§ **DESCRIPTION OF THE TASK**
Answer these questions using the abstract on hydrometeor drift and orographic precipitation.
(a) In which years did the two severe winter storms occur?
(b) Which forecast system used a prognostic precipitation scheme?
(c) How many postprocessing schemes did the authors propose?

Impacts of Hydrometeor Drift on Orographic Precipitation: Two Case Studies of Landfalling Atmospheric Rivers in British Columbia, Canada

Abstract

Abstract Two severe winter storms in 2016 and 2017 caused by landfalling atmospheric rivers over British Columbia (BC) are investigated in this study. Our main concern is the impact of hydrometeor drift on the orographic precipitation. It is shown that the dominant contribution to the windward orographic precipitation was from the horizontal moisture convergence. The precipitation distributions across southern BC were also influenced by the convergence/divergence of condensed water due to the wind-driven effect on hydrometeors. Observed hourly and daily precipitation amounts are used to verify the performances of three Canadian numerical weather prediction systems. Our results indicate that these operational systems were capable of predicting the general features of orographic precipitation in BC. However, the two coarse-resolution systems used a diagnostic precipitation scheme that does not fully simulate the hydrometeor drift process. The High-Resolution Deterministic Prediction System (HRDPS) with a prognostic precipitation scheme was substantially more accurate and skillful in predicting the upwind precipitation as well as the spillover of precipitation on the leeward slopes for these two storms. There was evidence suggesting that the spillover effect was overpredicted by the HRDPS due to a systematic bias originating in the model microphysics. This problem has been improved in the current HRDPS with a new microphysics scheme. Based on our atmospheric water balance analysis, we also proposed two postprocessing schemes that could be applied to improve the quantitative precipitation forecasts of the diagnostic precipitation schemes.

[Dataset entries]
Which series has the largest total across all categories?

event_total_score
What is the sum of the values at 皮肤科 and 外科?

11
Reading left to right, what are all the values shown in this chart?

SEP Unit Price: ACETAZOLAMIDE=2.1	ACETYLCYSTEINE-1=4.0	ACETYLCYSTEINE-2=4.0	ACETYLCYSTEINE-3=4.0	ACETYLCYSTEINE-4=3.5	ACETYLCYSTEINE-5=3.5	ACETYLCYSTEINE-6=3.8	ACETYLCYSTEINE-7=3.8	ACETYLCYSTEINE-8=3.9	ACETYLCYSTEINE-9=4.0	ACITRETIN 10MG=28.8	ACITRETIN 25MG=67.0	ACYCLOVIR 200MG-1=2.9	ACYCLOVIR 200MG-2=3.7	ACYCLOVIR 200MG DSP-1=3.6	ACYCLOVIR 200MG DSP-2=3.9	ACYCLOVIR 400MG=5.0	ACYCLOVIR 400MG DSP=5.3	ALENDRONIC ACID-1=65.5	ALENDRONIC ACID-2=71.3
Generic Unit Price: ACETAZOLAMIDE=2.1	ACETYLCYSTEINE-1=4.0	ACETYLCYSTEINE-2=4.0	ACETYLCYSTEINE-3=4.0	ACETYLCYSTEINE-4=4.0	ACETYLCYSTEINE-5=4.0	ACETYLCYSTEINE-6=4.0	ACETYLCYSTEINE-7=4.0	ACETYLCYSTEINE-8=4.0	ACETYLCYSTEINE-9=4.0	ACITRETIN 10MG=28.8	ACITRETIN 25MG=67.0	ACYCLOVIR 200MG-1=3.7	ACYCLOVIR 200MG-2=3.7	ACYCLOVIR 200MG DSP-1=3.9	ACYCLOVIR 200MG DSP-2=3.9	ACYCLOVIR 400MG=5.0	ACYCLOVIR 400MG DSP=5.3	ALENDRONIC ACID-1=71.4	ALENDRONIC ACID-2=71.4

§ **RESPONSE TO THIS EXERCISE**
(a) 2016 and 2017
(b) The High-Resolution Deterministic Prediction System (HRDPS)
(c) Two